Speaking in a ceremony where he was sworn in for a second consecutive term in office, Ortega attacked the U.S. "occupation" of Afghanistan and Iraq, condemned the killing of former Libyan leader Muammar Gaddafi and offered a brief valediction to Iraqi dictator Saddam Hussein.
Ortega - flanked by his close ally, Venezuelan leader Hugo Chavez - defended Iran's stated intention to develop atomic energy for peaceful ends, an explanation Western powers say is a cover for a nuclear weapons program.
"Simply by starting to push for talks in the region in which the steps are laid down for Israel to give up and destroy these nuclear arms, I'm certain this would bring about great peace in the region," the former Marxist guerrilla said.
Instead, western powers are ignoring those with nuclear weapons and threatening a country which only wanted atomic energy for peaceful purposes, Ortega added, pointing to Iran.
"Christ never said: Israel arm yourself, arm yourself to the teeth," said Ortega, whose speech moved swiftly from one topic to the next, backed by a musical accompaniment of strummed guitars and chanting peppered with rapped shouts.
Ortega, 66, suspended diplomatic ties with Israel in 2010 in protest after Israeli commandos staged a deadly raid on a flotilla trying to break a blockade of Gaza.
Israel, which Ahmadinejad once said should we wiped off the map, is believed to have nuclear weapons. But it has never formally admitted to possessing them.
Ahmadinejad is visiting leftist leaders in Latin America known for their antagonism to the United States. His visit comes after the Islamic Republic fanned tensions with western powers by threatening to close the Strait of Hormuz, the world's most important oil shipping lane, in response to possible new sanctions over its nuclear plans.
In his long speech, Ortega called the killing of Gaddafi in October a "crime" and said the late Libyan leader should have been put on trial if there had been evidence against him.

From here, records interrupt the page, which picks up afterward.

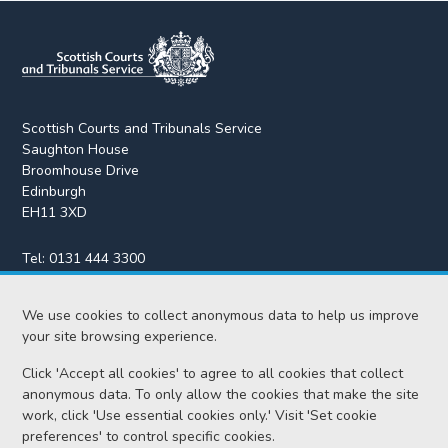
Scottish Courts and Tribunals Service
Saughton House
Broomhouse Drive
Edinburgh
EH11 3XD
Tel:
0131 444 3300
Fax:
0131 443 2610
enquiries@scotcourts.gov.uk
We use cookies to collect anonymous data to help us improve
your site browsing experience.
Click 'Accept all cookies' to agree to all cookies that collect
anonymous data. To only allow the cookies that make the site
Home
work, click 'Use essential cookies only.' Visit 'Set cookie
preferences' to control specific cookies.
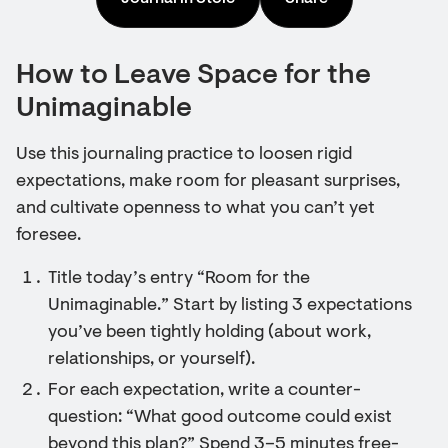
How to Leave Space for the
Unimaginable
Use this journaling practice to loosen rigid
expectations, make room for pleasant surprises,
and cultivate openness to what you can’t yet
foresee.
Title today’s entry “Room for the
Unimaginable.” Start by listing 3 expectations
you’ve been tightly holding (about work,
relationships, or yourself).
For each expectation, write a counter-
question: “What good outcome could exist
beyond this plan?” Spend 3–5 minutes free-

With Chavez at times looking on intently from the side, Ortega took aim at arms manufacturers, and said the U.S. invasion of Iraq had been built on falsehood. Next to Chavez sat Ahmadinejad and his interpreter.
Reflecting on the Iraq war, Ortega remembered Saddam with the words: "may he rest in peace." Saddam was hanged in 2006, three years after he was overthrown by a U.S.-led invasion.
Attending the inauguration were mostly Central American and Caribbean leaders, as well as Crown Prince Felipe of Spain.
The United States, which complained about the disputed vote that gave Ortega a landslide in November, sent representation from its embassy, according to Nicaraguan authorities.
The election strengthened Ortega's grip on power, giving him a two-thirds majority in parliament for the first time.
Backed with petrodollars from Chavez, Ortega built his re-election strategy on welfare programs that have cut poverty in Central America's poorest nation.